In a prospective, comparative, open, randomized, multicenter trial, children were scheduled to return for visits 4 days (main end point) and 1 month after the completion of treatment for clinical and bacteriologic assessment. Total DNA restriction fragment length polymorphism was used to compare pre- and posttreatment GAS isolates.
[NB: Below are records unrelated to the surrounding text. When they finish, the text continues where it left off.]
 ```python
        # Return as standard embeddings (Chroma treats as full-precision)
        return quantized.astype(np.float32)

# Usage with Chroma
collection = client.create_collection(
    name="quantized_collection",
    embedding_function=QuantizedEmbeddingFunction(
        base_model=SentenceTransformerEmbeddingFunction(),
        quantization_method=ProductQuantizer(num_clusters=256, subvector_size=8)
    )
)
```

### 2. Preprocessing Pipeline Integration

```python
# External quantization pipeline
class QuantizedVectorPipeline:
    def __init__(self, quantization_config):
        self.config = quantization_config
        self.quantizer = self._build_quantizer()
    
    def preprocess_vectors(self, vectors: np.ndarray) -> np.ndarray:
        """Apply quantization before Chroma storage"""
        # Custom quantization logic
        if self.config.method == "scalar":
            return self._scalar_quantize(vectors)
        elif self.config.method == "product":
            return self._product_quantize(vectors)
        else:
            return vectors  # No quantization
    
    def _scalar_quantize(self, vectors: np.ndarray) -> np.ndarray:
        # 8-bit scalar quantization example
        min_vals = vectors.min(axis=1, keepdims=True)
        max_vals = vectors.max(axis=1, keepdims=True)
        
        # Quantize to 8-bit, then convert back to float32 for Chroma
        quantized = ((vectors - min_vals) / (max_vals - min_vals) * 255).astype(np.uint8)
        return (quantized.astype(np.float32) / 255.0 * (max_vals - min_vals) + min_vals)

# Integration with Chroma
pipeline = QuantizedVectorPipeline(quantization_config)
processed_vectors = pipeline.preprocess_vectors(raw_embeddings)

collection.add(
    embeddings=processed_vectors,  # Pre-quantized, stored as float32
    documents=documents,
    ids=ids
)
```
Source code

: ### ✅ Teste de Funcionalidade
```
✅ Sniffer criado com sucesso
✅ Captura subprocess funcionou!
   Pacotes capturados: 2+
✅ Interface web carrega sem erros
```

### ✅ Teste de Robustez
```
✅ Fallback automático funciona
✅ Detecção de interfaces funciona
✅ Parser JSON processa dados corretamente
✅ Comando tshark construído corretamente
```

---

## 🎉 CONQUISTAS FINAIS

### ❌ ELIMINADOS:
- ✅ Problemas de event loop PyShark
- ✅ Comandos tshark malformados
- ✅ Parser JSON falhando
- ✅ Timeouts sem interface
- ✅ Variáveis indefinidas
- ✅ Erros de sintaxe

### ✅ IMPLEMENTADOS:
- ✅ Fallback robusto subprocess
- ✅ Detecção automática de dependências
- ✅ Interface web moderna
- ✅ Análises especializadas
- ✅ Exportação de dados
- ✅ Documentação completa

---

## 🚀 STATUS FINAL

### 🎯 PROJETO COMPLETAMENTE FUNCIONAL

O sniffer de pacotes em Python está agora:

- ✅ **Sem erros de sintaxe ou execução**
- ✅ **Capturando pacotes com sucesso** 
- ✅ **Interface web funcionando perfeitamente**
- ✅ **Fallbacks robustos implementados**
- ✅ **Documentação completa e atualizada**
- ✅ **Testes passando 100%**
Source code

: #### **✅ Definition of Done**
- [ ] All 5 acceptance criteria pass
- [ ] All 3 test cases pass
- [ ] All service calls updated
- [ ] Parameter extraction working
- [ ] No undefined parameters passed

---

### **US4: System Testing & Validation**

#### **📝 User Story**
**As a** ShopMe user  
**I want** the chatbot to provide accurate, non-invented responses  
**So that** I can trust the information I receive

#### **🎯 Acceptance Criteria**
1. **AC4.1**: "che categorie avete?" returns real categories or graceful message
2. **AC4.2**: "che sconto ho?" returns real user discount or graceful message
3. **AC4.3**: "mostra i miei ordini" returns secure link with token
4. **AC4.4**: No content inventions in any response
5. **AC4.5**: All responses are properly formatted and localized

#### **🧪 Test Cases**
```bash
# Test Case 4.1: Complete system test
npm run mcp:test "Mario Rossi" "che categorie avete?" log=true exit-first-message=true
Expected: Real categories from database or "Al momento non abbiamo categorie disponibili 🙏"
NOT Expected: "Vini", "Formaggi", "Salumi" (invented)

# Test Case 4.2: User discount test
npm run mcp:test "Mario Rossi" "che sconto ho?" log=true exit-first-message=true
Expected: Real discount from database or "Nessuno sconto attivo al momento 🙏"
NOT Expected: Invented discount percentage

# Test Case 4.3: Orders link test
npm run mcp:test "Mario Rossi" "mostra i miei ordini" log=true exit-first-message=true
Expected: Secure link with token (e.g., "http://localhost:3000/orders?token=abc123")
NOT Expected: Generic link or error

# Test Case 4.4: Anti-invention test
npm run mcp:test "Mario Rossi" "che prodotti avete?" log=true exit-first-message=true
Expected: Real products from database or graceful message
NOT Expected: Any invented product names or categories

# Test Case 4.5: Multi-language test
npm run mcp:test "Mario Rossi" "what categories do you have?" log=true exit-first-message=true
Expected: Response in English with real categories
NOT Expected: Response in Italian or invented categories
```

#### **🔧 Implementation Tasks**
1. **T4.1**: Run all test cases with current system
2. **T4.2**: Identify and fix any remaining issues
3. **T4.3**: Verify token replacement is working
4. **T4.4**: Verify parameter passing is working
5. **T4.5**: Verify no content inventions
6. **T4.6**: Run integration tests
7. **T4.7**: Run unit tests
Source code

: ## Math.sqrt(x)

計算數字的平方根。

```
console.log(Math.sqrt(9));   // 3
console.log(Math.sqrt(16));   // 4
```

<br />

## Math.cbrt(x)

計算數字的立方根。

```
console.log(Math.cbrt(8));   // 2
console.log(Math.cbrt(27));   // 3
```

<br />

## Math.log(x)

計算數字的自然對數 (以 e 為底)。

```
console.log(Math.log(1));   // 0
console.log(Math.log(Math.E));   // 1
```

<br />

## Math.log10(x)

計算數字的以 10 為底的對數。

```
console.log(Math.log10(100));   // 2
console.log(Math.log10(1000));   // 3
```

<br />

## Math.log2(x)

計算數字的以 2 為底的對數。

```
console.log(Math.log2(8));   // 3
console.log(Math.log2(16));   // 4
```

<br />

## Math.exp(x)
Between September, 1993, and February, 1995, 321 children (161 amoxicillin, 160 penicillin V) were enrolled, among whom 318 (160 amoxicillin, 158 penicillin V) were evaluable for safety, and 277 were evaluable for efficacy. Four days after the completion of treatment, pretreatment GAS were eradicated from 118 of the 141 children receiving amoxicillin (83.7%) and 116 of the 136 (85.3%) taking penicillin. One month after the outset of treatment, bacteriologic relapses were observed in 9.9% (n = 11) of the children receiving amoxicillin and 5.7% (n = 6) of those treated with penicillin V, bacteriologic recurrences in 5 and 3 patients, respectively. Adverse events related to the study medications were reported in 4 patients in the amoxicillin group and 8 in the penicillin V group. Drug-related adverse events leading to treatment discontinuation occurred in 3 patients, all in the penicillin V group. Compliance, based on diary cards and the weight of study drugs returned, was significantly better in the amoxicillin group.


The efficacy and safety of amoxicillin (50 mg/kg/day twice daily) for 6 days were not statistically different from those of penicillin (45 mg/kg/d three times a day) for 10 days in the treatment of GAS tonsillopharyngitis.